*** Opening of Data to use ***
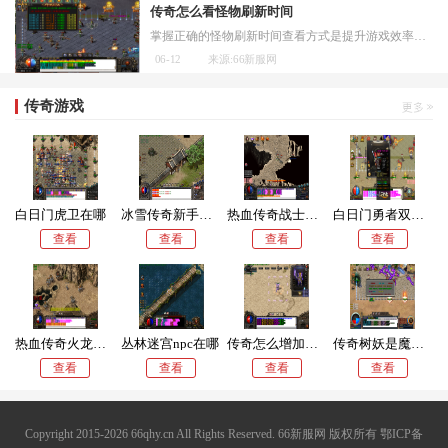
传奇怎么看怪物刷新时间
掌握正确的怪物刷新时间查看方式是提升游戏效率的关键环节，朋友们可以通过多种渠道获取这些宝贵信息，官方网站会定期发布各个地图的怪物刷新时间表，这是最权威和最可靠的信
06-12
来源:66新服网
传奇游戏
白日门虎卫在哪
冰雪传奇新手攻略大全
热血传奇战士多少级能打白猪
白日门勇者双头巨魔在哪里打过
查看
查看
查看
查看
热血传奇火龙神在哪刷
丛林迷宫npc在哪
传奇怎么增加攻速上限
传奇树妖是魔法攻击吗还是技能
查看
查看
查看
查看
Copyright 2015-2026 66qhy.cn All Rights Reserved. 66新服网 版权所有
鄂ICP备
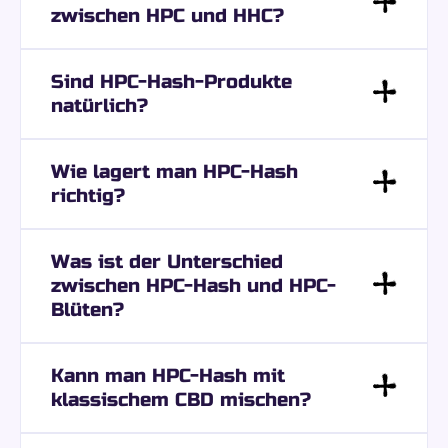
zwischen HPC und HHC?
Sind HPC-Hash-Produkte
natürlich?
Wie lagert man HPC-Hash
richtig?
Was ist der Unterschied
zwischen HPC-Hash und HPC-
Blüten?
Kann man HPC-Hash mit
klassischem CBD mischen?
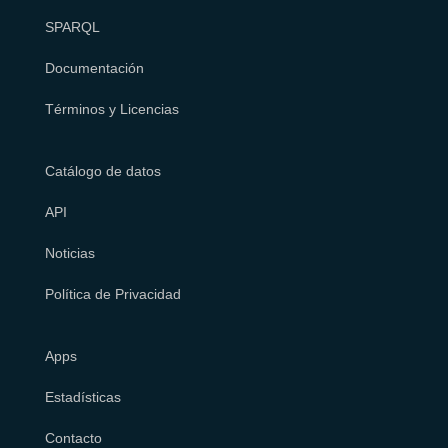
SPARQL
Documentación
Términos y Licencias
Catálogo de datos
API
Noticias
Política de Privacidad
Apps
Estadísticas
Contacto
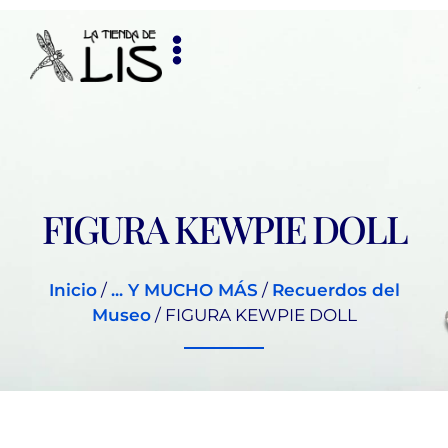
FIGURA KEWPIE DOLL
Inicio
/
... Y MUCHO MÁS
/
Recuerdos del
Museo
/ FIGURA KEWPIE DOLL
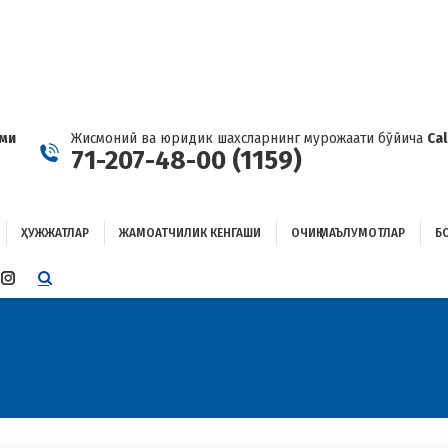
ҲУЖЖАТЛАР
ЖАМОАТЧИЛИК КЕНГАШИ
ОЧИҚ МАЪЛУМОТЛАР
ОҒЛАНИШ
ами
Жисмоний ва юридик шахсларнинг мурожаати бўйича
Ca
71-207-48-00 (1159)
ҲУЖЖАТЛАР
ЖАМОАТЧИЛИК КЕНГАШИ
ОЧИҚ МАЪЛУМОТЛАР
Б
E
TTER
INSTAGRAM
E
PAGE
ENS
OPENS
IN
W
NEW
W
NDOW
WINDOW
*** Close of Data to use ***
• **Exercise brief**:
How many lines in the entries include "FIGURA"? Only the number is wanted.

• **Exercise answer**:
2